Records from a data source
----------
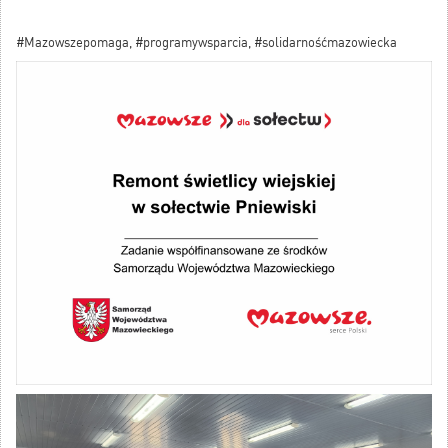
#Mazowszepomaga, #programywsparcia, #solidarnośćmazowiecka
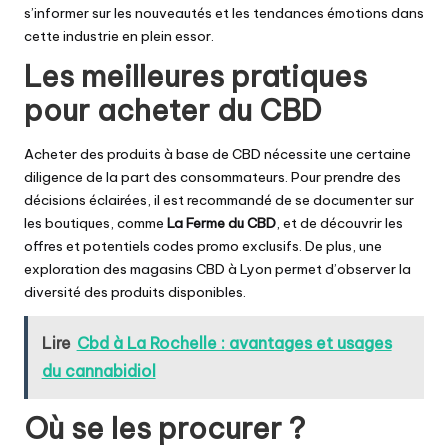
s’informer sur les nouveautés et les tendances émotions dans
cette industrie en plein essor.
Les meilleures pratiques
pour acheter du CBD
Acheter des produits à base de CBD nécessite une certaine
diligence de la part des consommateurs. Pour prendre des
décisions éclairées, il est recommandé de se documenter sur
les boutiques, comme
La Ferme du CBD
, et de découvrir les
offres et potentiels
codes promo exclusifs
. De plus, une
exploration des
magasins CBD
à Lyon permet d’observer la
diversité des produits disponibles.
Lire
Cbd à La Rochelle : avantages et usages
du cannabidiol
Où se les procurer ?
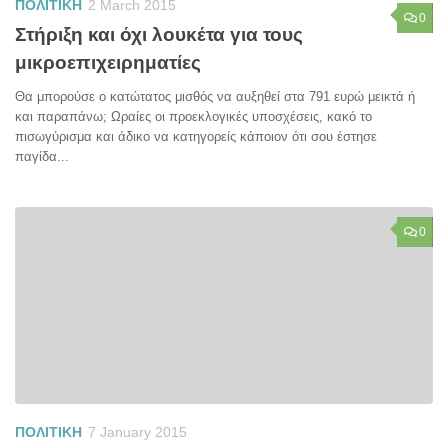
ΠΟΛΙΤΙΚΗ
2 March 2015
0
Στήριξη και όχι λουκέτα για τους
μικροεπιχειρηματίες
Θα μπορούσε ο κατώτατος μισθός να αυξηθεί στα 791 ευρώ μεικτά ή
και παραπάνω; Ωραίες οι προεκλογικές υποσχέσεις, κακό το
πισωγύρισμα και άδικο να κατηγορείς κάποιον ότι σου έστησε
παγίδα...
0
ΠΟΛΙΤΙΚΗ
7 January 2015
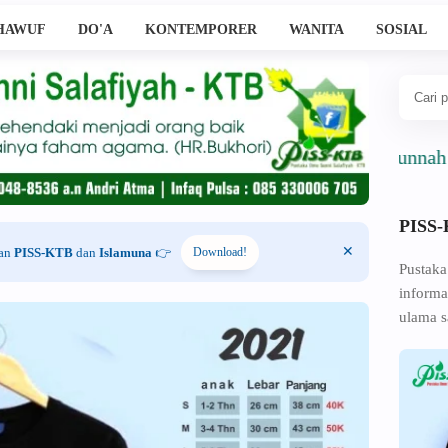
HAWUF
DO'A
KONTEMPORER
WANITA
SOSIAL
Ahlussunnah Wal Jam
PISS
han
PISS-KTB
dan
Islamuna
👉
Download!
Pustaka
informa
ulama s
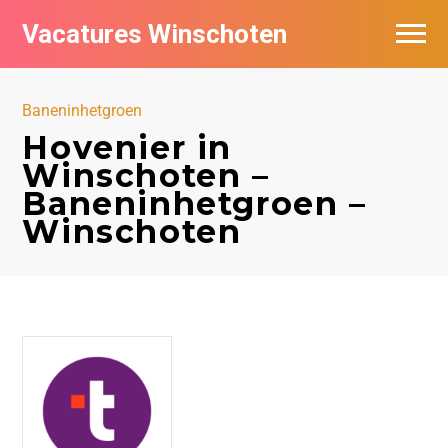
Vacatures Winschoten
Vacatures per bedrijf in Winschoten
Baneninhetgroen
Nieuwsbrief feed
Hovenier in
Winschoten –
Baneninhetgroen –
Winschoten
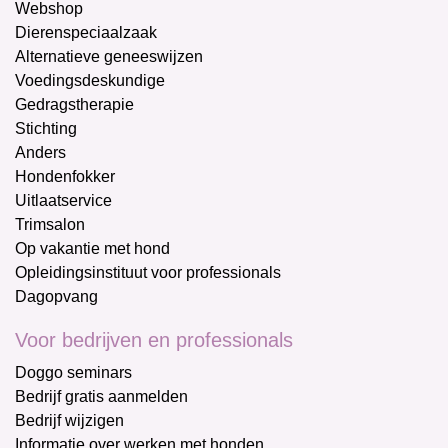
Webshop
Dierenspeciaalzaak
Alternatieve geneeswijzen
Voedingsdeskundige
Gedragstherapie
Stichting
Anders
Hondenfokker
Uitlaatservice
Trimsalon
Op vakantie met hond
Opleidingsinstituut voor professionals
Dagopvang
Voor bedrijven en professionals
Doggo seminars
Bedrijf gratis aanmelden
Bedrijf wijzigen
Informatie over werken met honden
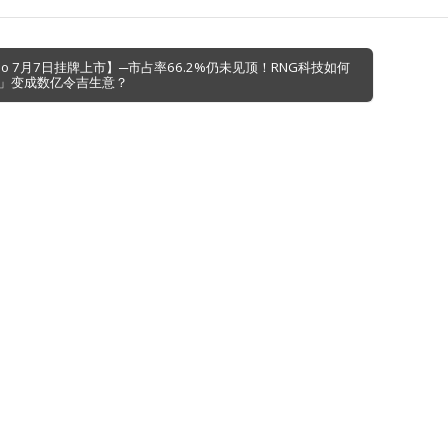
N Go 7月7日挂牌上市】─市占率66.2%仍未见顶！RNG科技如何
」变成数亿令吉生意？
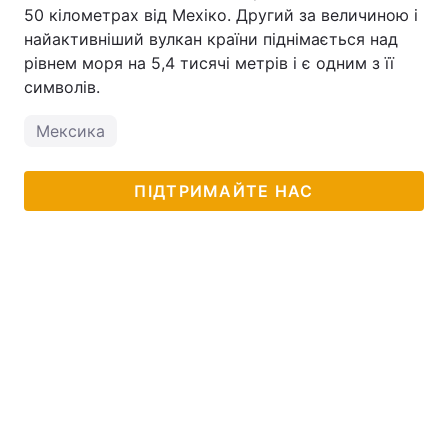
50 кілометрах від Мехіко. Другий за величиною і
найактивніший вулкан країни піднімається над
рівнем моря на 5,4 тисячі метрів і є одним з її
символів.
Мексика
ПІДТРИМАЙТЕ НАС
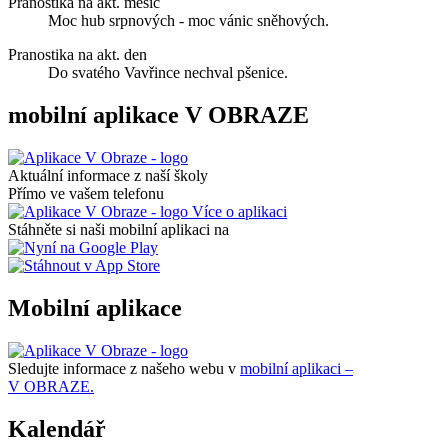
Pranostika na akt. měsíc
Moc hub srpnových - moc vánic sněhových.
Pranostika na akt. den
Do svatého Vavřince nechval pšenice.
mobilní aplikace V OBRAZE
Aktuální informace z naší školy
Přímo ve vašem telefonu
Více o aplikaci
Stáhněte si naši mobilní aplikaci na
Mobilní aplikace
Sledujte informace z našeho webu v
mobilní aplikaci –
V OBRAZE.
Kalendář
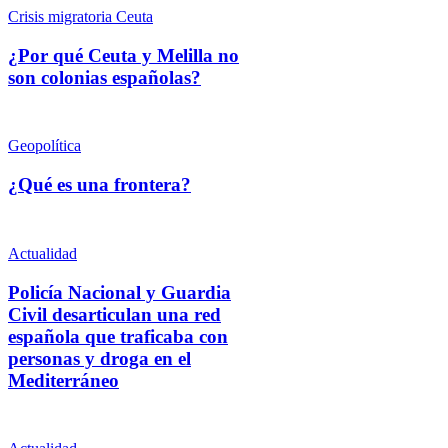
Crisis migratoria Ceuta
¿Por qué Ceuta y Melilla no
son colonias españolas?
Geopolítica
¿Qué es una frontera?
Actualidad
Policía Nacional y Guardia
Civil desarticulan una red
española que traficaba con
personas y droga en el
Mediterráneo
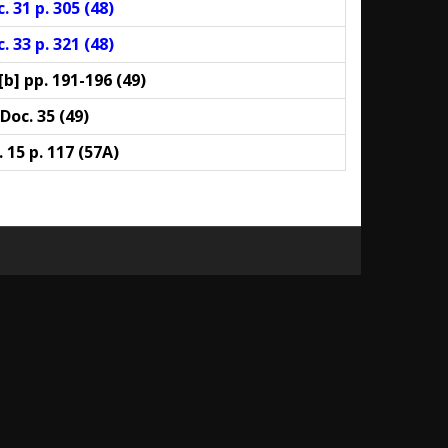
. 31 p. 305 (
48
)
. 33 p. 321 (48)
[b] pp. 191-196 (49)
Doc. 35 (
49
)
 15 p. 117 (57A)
----------
▶ _EXERCISE GOAL_
Restate every entry above word for word; no picture belongs in the copy.

▶ _OUTPUT OF THE EXERCISE_
#Mazowszepomaga, #programywsparcia, #solidarnośćmazowiecka
s’informer sur les nouveautés et les tendances émotions dans
cette industrie en plein essor.
Les meilleures pratiques
pour acheter du CBD
Acheter des produits à base de CBD nécessite une certaine
diligence de la part des consommateurs. Pour prendre des
décisions éclairées, il est recommandé de se documenter sur
les boutiques, comme
La Ferme du CBD
, et de découvrir les
offres et potentiels
codes promo exclusifs
. De plus, une
exploration des
magasins CBD
à Lyon permet d’observer la
diversité des produits disponibles.
Lire
Cbd à La Rochelle : avantages et usages
du cannabidiol
Où se les procurer ?
ΠΟΛΙΤΙΚΗ
2 March 2015
0
Στήριξη και όχι λουκέτα για τους
μικροεπιχειρηματίες
Θα μπορούσε ο κατώτατος μισθός να αυξηθεί στα 791 ευρώ μεικτά ή
και παραπάνω; Ωραίες οι προεκλογικές υποσχέσεις, κακό το
πισωγύρισμα και άδικο να κατηγορείς κάποιον ότι σου έστησε
παγίδα...
0
ΠΟΛΙΤΙΚΗ
7 January 2015
HAWUF
DO'A
KONTEMPORER
WANITA
SOSIAL
Ahlussunnah Wal Jam
PISS
han
PISS-KTB
dan
Islamuna
👉
Download!
Pustaka
informa
ulama s
Vacatures Winschoten
Vacatures per bedrijf in Winschoten
Baneninhetgroen
Nieuwsbrief feed
Hovenier in
Winschoten –
Baneninhetgroen –
Winschoten
Webshop
Dierenspeciaalzaak
Alternatieve geneeswijzen
Voedingsdeskundige
Gedragstherapie
Stichting
Anders
Hondenfokker
Uitlaatservice
Trimsalon
Op vakantie met hond
Opleidingsinstituut voor professionals
Dagopvang
Voor bedrijven en professionals
Doggo seminars
Bedrijf gratis aanmelden
Bedrijf wijzigen
Informatie over werken met honden
N Go 7月7日挂牌上市】─市占率66.2%仍未见顶！RNG科技如何
」变成数亿令吉生意？
50 кілометрах від Мехіко. Другий за величиною і
найактивніший вулкан країни піднімається над
рівнем моря на 5,4 тисячі метрів і є одним з її
символів.
Мексика
ПІДТРИМАЙТЕ НАС
Pranostika na akt. měsíc
Moc hub srpnových - moc vánic sněhových.
Pranostika na akt. den
Do svatého Vavřince nechval pšenice.
mobilní aplikace V OBRAZE
Aktuální informace z naší školy
Přímo ve vašem telefonu
Více o aplikaci
Stáhněte si naši mobilní aplikaci na
Mobilní aplikace
Sledujte informace z našeho webu v
mobilní aplikaci –
V OBRAZE.
Kalendář
Crisis migratoria Ceuta
¿Por qué Ceuta y Melilla no
son colonias españolas?
Geopolítica
¿Qué es una frontera?
Actualidad
Policía Nacional y Guardia
Civil desarticulan una red
española que traficaba con
personas y droga en el
Mediterráneo
. 31 p. 305 (
48
)
. 33 p. 321 (48)
[b] pp. 191-196 (49)
Doc. 35 (
49
)
 15 p. 117 (57A)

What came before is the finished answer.